◆ **AIM OF THE TASK**: Reproduce every entry exactly as shown.

◆ **RECORDED INFORMATION**:
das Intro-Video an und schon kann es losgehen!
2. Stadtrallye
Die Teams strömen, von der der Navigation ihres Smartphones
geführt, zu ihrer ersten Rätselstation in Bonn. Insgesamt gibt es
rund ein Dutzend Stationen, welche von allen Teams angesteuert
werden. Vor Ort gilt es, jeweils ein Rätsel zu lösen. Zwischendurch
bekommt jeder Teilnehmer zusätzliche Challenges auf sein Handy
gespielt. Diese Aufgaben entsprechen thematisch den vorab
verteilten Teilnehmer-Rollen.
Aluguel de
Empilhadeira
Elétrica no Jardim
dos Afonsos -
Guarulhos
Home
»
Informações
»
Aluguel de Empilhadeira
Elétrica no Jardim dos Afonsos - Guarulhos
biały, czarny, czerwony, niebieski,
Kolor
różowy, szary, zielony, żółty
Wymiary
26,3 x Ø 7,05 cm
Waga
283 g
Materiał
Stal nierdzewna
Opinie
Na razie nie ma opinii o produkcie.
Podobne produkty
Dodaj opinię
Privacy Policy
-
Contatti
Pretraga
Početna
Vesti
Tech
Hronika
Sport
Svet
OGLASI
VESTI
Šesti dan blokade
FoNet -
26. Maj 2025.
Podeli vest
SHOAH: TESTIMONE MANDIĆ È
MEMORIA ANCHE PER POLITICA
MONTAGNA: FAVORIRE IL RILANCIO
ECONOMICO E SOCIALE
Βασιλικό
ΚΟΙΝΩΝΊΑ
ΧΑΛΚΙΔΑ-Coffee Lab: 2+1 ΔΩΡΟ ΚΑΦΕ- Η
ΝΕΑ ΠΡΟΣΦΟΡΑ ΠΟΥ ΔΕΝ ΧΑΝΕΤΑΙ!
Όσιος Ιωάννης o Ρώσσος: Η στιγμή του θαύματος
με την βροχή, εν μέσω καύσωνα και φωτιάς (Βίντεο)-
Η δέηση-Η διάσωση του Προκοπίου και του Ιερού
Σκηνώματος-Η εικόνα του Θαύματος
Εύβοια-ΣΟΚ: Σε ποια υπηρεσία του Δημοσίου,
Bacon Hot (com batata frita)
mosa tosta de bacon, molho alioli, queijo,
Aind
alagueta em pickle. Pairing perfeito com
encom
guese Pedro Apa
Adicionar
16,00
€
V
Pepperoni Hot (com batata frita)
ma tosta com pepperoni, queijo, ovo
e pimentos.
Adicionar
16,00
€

◆ **SOLUTION TO THIS PROBLEM**:
das Intro-Video an und schon kann es losgehen!
2. Stadtrallye
Die Teams strömen, von der der Navigation ihres Smartphones
geführt, zu ihrer ersten Rätselstation in Bonn. Insgesamt gibt es
rund ein Dutzend Stationen, welche von allen Teams angesteuert
werden. Vor Ort gilt es, jeweils ein Rätsel zu lösen. Zwischendurch
bekommt jeder Teilnehmer zusätzliche Challenges auf sein Handy
gespielt. Diese Aufgaben entsprechen thematisch den vorab
verteilten Teilnehmer-Rollen.
Aluguel de
Empilhadeira
Elétrica no Jardim
dos Afonsos -
Guarulhos
Home
»
Informações
»
Aluguel de Empilhadeira
Elétrica no Jardim dos Afonsos - Guarulhos
biały, czarny, czerwony, niebieski,
Kolor
różowy, szary, zielony, żółty
Wymiary
26,3 x Ø 7,05 cm
Waga
283 g
Materiał
Stal nierdzewna
Opinie
Na razie nie ma opinii o produkcie.
Podobne produkty
Dodaj opinię
Privacy Policy
-
Contatti
Pretraga
Početna
Vesti
Tech
Hronika
Sport
Svet
OGLASI
VESTI
Šesti dan blokade
FoNet -
26. Maj 2025.
Podeli vest
SHOAH: TESTIMONE MANDIĆ È
MEMORIA ANCHE PER POLITICA
MONTAGNA: FAVORIRE IL RILANCIO
ECONOMICO E SOCIALE
Βασιλικό
ΚΟΙΝΩΝΊΑ
ΧΑΛΚΙΔΑ-Coffee Lab: 2+1 ΔΩΡΟ ΚΑΦΕ- Η
ΝΕΑ ΠΡΟΣΦΟΡΑ ΠΟΥ ΔΕΝ ΧΑΝΕΤΑΙ!
Όσιος Ιωάννης o Ρώσσος: Η στιγμή του θαύματος
με την βροχή, εν μέσω καύσωνα και φωτιάς (Βίντεο)-
Η δέηση-Η διάσωση του Προκοπίου και του Ιερού
Σκηνώματος-Η εικόνα του Θαύματος
Εύβοια-ΣΟΚ: Σε ποια υπηρεσία του Δημοσίου,
Bacon Hot (com batata frita)
mosa tosta de bacon, molho alioli, queijo,
Aind
alagueta em pickle. Pairing perfeito com
encom
guese Pedro Apa
Adicionar
16,00
€
V
Pepperoni Hot (com batata frita)
ma tosta com pepperoni, queijo, ovo
e pimentos.
Adicionar
16,00
€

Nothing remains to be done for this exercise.